Late-Model Mazda Issues
There have been some reports of wiring harness failure in the popular Tribute model that could shut down an injector or coil on acceleration and set the appropriate misfire code. The failure is usually within a couple of inches of the ECU; a shake and wiggle test will confirm the problem. But with the wire breaking inside the insulation, it would be time well spent to check a pin chart to better identify the suspected wires.
The problem with system lean codes hasn’t gotten any better, but the possible causes have changed. There are still problems with contaminated mass air flow sensors, and intake hoses that can be diagnosed as previously discussed.
We’re seeing some new problems that will lead to lean codes at idle. Like the sticking EGR valves on the earlier cars, the purge valves are not closing causing vacuum leaks most prevalent at idle. You’ll see a high reading on long-term fuel trim as the ECU tries to add enough fuel to compensate. It’s an easy problem to confirm; with the engine running there should be no vacuum on the vent line side of the valve. Like the EGR valves, this can be an intermittent problem. If you’re in doubt, remove the valve and tap the inlet side on a clean bench. If any debris comes out of the valve, you can be pretty sure you’ve found the problem and should consider replacing the charcoal canister.
Another problem we’re seeing with the 2.3L engines is a bit more serious and will lead to poor performance and a no-start complaint. These timing chain-equipped engines have been having a problem with the cam timing shifting when the oil level gets extremely low. In a perfect world, everyone checks the oil and gets timely oil changes, but we all know that’s not always the case.

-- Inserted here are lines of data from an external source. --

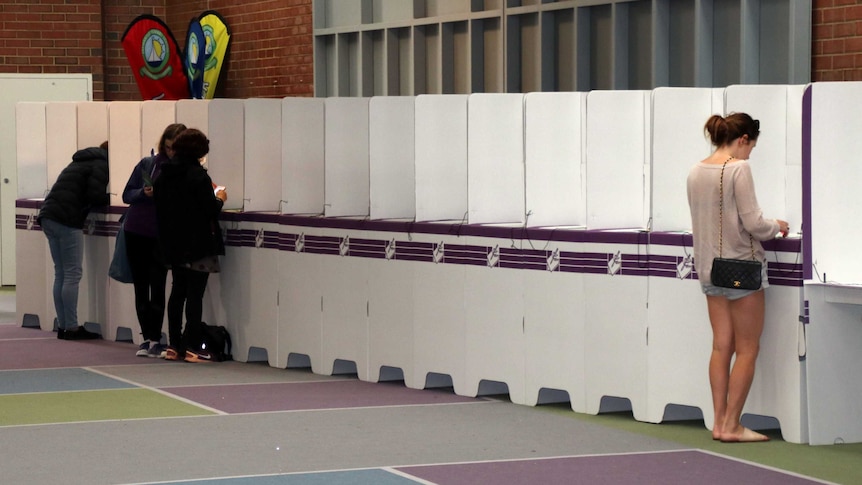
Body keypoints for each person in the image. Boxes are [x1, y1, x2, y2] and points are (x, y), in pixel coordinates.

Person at [687, 113, 789, 443]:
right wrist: (778, 226)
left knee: (721, 346)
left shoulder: (696, 170)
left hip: (708, 269)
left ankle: (718, 423)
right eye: (751, 147)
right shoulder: (738, 168)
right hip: (741, 270)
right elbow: (754, 224)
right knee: (747, 348)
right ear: (743, 139)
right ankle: (732, 425)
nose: (749, 155)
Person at [153, 128, 227, 363]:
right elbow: (209, 209)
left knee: (177, 293)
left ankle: (174, 345)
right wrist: (220, 198)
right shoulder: (198, 176)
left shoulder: (163, 175)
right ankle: (193, 346)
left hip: (173, 242)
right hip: (198, 243)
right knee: (195, 295)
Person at [122, 123, 187, 358]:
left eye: (175, 149)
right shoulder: (148, 163)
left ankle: (157, 338)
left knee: (158, 286)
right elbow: (127, 194)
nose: (171, 152)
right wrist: (143, 193)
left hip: (161, 234)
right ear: (163, 145)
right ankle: (147, 337)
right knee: (141, 286)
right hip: (136, 230)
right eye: (168, 147)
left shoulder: (184, 169)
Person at [38, 142, 110, 340]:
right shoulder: (101, 164)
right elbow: (95, 195)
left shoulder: (79, 162)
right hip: (67, 220)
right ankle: (71, 327)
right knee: (72, 273)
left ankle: (63, 325)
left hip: (48, 216)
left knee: (60, 272)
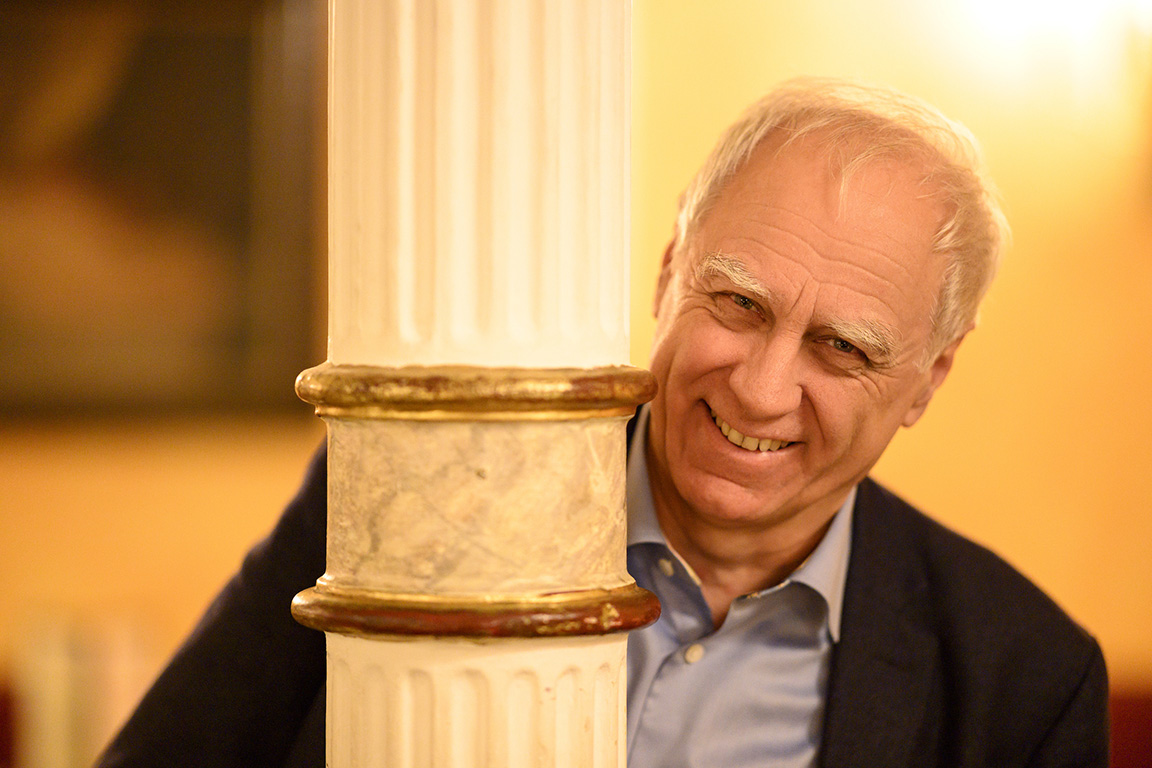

These engines use friction washers (that must be replaced when removed) to hold the cam and crank gears in place after using special tools to establish the cam timing. While this system allows more precise timing, it has to be considered while you’re diagnosing a no-start, low power or crank and cam sensor codes. It’s apparent the cams are momentarily seizing due to the lack of lubrication and the gears are slipping. It’s also important to keep this system in mind if you’re going to replace a crank seal.